What the task asks — Search the listing for the string "right". Copy every line that has it.
BEGIN
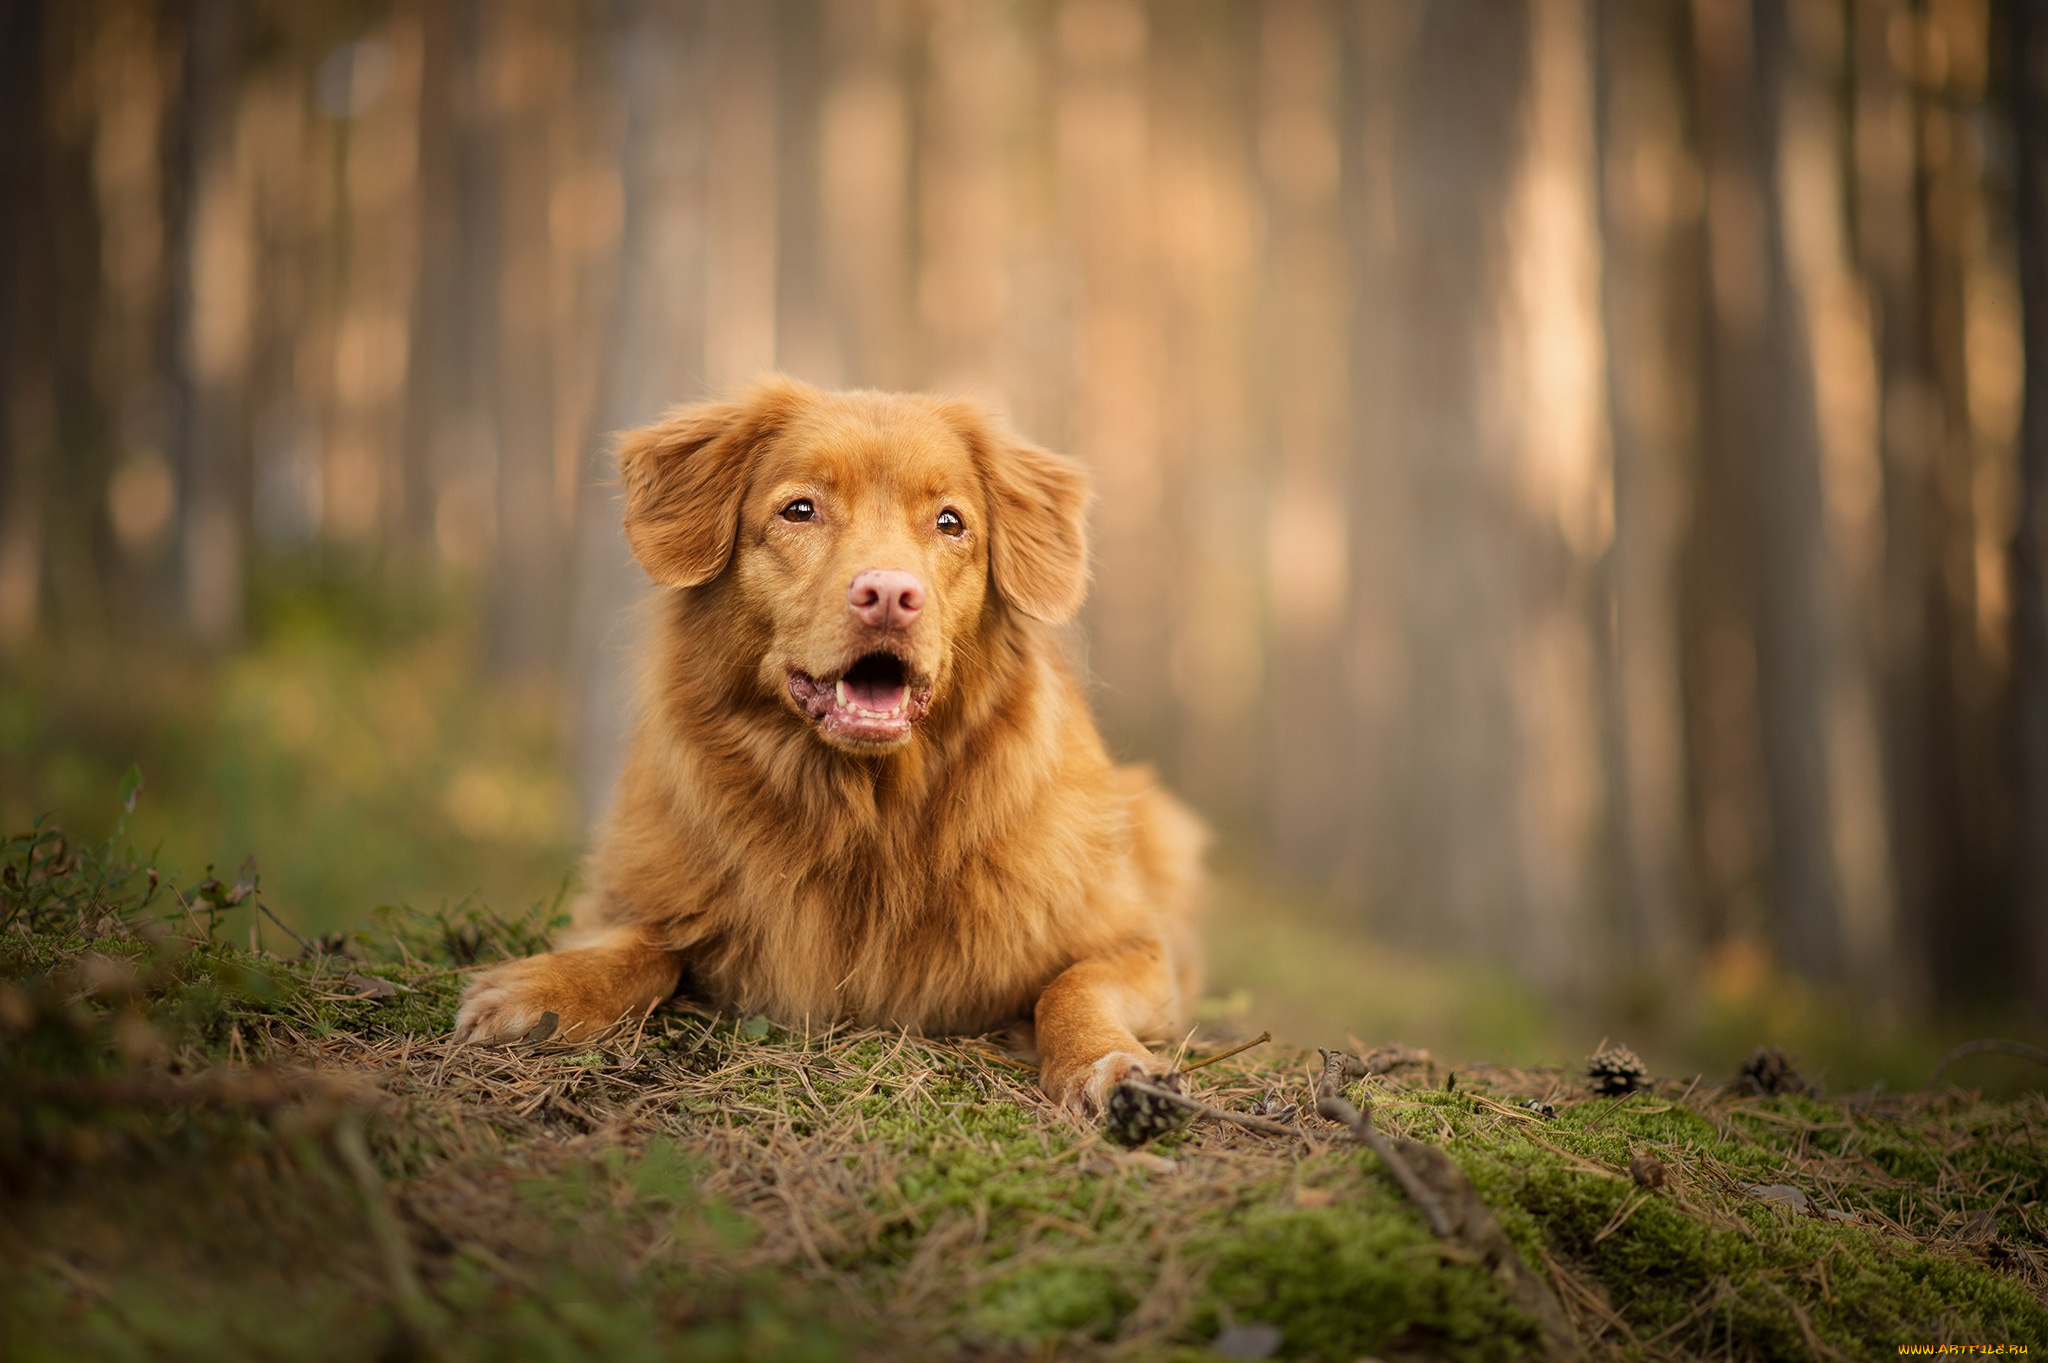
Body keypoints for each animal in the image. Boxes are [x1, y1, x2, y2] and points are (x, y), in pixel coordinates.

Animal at [452, 376, 1196, 1113]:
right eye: (800, 510)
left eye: (950, 522)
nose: (891, 594)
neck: (864, 809)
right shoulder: (648, 898)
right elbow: (639, 941)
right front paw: (546, 988)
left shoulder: (1138, 945)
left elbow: (1071, 986)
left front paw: (1110, 1062)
END
Response for this exercise —
right eye: (800, 510)
right shoulder: (648, 898)
right elbow: (639, 941)
right front paw: (546, 988)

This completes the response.